→ **Task objective**:
Every line below needs to be reproduced exactly.

[[ Exercise material open ]]

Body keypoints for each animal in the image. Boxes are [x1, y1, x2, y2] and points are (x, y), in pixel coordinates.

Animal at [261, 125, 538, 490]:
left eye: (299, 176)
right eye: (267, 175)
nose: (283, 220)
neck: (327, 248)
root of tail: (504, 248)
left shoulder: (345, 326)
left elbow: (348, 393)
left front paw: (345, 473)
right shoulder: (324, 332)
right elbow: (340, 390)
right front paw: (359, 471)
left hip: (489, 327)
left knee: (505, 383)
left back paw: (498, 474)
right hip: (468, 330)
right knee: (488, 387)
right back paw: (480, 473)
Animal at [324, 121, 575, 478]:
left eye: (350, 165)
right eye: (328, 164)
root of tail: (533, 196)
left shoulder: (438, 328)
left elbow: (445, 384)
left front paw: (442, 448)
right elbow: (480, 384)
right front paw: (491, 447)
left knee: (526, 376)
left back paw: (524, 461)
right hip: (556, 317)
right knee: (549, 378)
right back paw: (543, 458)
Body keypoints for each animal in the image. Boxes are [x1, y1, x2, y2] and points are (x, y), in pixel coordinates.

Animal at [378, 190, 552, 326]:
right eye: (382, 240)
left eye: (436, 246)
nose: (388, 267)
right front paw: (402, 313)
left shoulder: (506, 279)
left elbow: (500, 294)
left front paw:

[[ Exercise material closed ]]

→ **Written response**:
Body keypoints for each animal in the image. Boxes are [x1, y1, x2, y2] and points are (x, y), in pixel coordinates.

Animal at [261, 125, 538, 490]:
left eye: (299, 176)
right eye: (267, 175)
nose: (283, 220)
neck: (327, 248)
root of tail: (504, 248)
left shoulder: (345, 326)
left elbow: (348, 393)
left front paw: (345, 473)
right shoulder: (324, 332)
right elbow: (340, 390)
right front paw: (359, 471)
left hip: (489, 327)
left knee: (505, 383)
left back paw: (498, 474)
right hip: (468, 330)
right knee: (488, 387)
right back paw: (480, 473)
Animal at [324, 121, 575, 478]:
left eye: (350, 165)
right eye: (328, 164)
root of tail: (533, 196)
left shoulder: (438, 328)
left elbow: (445, 384)
left front paw: (442, 448)
right elbow: (480, 384)
right front paw: (491, 447)
left knee: (526, 376)
left back paw: (524, 461)
right hip: (556, 317)
right knee: (549, 378)
right back paw: (543, 458)
Body keypoints for each animal in the image. Boxes are [x1, y1, x2, y2] and points are (x, y), in pixel coordinates.

Animal at [378, 190, 552, 326]:
right eye: (382, 240)
left eye: (436, 246)
nose: (388, 267)
right front paw: (402, 313)
left shoulder: (506, 279)
left elbow: (500, 294)
left front paw:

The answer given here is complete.